Everyone seems to be ignoring YoDiggity's excellent post on page 9.
The educational divide between the poorest and the richest in our society is massive and unimaginably complex. Banning private schools would be a political knee-jerk sop to the lower-middle classes which would achieve, ultimately, bugger all.
The problems do not necessarily lie with the schools, how good they are, how much money they have or what facilities they have (or lack) access to. There is also a problem with the social makeup of the pupils and their backgrounds. You could take a child from the poorest background and put them in the best school in the country, but it will mean nothing unless that child has had the value of education and the respect for it instilled in him, and it is this ethos that is missing in the poorer parts of the community. As Yo said, there is a reason schools in expensive leafy suburbs are generally good, and why those in poorer, inner city areas are generally worse.

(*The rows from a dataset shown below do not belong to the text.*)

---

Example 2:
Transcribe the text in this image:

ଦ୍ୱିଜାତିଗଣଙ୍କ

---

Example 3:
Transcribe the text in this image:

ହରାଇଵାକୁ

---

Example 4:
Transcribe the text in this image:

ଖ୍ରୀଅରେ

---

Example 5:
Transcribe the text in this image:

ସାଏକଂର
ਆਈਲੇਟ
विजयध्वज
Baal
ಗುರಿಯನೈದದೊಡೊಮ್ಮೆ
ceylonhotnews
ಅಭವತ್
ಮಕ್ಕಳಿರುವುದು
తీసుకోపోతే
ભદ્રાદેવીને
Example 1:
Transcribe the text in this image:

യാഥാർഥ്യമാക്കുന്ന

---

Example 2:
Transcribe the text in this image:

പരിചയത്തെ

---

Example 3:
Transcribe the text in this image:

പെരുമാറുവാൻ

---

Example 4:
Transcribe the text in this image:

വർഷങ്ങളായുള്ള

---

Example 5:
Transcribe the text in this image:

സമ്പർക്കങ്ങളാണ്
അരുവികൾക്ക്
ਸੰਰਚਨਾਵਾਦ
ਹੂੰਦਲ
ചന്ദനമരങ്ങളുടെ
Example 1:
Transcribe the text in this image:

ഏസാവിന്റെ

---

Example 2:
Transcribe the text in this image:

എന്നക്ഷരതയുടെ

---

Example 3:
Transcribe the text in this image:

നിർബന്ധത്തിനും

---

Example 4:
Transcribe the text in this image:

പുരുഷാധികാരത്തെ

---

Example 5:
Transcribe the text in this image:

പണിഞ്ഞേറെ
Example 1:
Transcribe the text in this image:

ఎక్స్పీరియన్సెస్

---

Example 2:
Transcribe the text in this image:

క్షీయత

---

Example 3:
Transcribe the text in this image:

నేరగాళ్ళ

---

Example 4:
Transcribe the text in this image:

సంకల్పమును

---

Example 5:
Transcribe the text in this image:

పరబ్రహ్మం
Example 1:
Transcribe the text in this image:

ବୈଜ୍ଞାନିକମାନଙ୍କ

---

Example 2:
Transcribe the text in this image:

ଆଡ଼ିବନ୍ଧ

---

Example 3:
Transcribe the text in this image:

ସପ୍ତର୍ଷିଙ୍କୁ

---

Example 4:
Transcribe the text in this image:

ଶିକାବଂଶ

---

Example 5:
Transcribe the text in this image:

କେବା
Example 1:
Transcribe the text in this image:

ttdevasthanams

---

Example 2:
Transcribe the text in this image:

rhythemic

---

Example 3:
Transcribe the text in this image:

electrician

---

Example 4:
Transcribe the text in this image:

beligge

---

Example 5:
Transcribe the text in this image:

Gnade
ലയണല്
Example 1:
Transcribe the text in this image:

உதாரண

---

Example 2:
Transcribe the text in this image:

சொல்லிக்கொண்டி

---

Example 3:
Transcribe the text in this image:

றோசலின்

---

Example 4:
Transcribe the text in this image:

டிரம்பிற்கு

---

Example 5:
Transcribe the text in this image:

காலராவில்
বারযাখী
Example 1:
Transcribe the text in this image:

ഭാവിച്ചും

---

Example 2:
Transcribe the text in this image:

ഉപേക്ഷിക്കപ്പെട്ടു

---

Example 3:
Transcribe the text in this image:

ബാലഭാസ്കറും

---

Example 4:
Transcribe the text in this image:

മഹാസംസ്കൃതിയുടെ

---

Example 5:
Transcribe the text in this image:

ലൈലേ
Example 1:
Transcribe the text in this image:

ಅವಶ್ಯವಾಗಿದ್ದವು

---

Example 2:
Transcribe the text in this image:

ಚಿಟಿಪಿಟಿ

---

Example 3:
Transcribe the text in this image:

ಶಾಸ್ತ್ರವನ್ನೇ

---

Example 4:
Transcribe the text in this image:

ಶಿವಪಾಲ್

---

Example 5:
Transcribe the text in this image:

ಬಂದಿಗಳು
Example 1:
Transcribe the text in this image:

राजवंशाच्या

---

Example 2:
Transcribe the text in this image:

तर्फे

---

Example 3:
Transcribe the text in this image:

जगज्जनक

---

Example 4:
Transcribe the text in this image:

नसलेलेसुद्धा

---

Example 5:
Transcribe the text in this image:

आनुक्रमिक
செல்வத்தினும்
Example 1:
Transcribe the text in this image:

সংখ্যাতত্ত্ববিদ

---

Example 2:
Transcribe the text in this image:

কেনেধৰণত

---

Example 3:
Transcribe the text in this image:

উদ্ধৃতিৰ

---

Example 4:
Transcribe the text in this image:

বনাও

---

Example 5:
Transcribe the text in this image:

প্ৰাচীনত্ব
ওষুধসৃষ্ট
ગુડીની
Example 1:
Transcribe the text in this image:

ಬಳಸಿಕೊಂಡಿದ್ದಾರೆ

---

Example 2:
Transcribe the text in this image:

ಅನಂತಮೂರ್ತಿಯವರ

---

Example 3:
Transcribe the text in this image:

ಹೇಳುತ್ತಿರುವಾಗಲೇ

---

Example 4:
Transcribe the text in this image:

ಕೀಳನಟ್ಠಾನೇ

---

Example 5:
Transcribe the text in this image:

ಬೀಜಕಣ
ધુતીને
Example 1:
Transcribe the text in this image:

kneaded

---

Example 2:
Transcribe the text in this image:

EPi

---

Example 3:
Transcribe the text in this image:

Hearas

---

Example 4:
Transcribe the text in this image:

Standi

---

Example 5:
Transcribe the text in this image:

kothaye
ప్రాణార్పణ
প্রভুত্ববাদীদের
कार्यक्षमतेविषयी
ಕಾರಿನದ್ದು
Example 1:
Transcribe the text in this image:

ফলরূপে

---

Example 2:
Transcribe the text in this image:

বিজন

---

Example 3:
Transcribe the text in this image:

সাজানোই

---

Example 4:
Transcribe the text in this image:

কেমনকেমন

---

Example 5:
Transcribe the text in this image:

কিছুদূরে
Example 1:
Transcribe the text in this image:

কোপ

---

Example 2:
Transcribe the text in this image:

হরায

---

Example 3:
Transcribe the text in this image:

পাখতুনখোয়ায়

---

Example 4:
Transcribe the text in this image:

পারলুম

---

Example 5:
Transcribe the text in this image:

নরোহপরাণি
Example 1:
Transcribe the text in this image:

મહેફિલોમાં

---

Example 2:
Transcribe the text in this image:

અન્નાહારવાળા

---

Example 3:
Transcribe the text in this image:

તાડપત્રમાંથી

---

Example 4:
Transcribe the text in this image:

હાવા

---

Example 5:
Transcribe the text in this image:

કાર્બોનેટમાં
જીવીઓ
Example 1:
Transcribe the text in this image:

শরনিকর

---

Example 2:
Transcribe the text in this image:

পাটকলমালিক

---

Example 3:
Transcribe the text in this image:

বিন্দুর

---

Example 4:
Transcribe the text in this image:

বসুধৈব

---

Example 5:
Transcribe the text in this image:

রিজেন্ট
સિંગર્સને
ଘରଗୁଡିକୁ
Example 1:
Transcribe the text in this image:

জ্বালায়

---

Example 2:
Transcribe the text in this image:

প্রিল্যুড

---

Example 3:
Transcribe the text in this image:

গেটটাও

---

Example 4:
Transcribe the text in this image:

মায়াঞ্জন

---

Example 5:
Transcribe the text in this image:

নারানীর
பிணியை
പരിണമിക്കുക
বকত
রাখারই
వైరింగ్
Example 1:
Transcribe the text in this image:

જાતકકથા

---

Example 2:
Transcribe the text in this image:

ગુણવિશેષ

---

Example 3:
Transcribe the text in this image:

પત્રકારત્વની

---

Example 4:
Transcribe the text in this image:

Now this is not to say that those from low socio-economic backgrounds are thick or lazy - they merely have no incentive because you have generational lack of rewards, motivations and opportunities. If their parents are uneducated or have a palpable lack of respect for education (often lumped in with "authority") then the kids will pick up on that and simply won't care about school. It is easier to stay in your comfort zone of what you know rather than push for something that noone else you know has ever done, something that seems so out of reach you may as well try to go to the moon.
My brother and I were the first generation on my mothers side to go to university (dad was the first ever in his family to go to uni), and the first ones ever in both sides of our families to be privately educated. My mum's family is solid Yorkshire mining stock, my dad's family is slightly higher on the ladder, though not by much - nurses and army navvies. I see some of my cousins, of an age with me and my brother, on my mums side suffer from this same "don't care" attitude, which they are now passing onto their children. And so the cycle perpetuates. I see some of my cousins who have had a good ethos instilled into them from a good age, and they're now in fairly solid white-collar, middle-class jobs. Our side of the family is openly mocked by the ones who aren't doing so well because we've broken ranks and now we're "posh" (i.e. educated - I can confirm we are neither rolling in cash nor posh, unless having an old Fiesta and owning a labrador makes you posh?). Imagine a child trying to break out of that quagmire against their parents and siblings judgement?
There IS a way out, but it will not be found by banning private education. There needs to be a huge cultural shift in attitude to get people to use the opportunities that they have.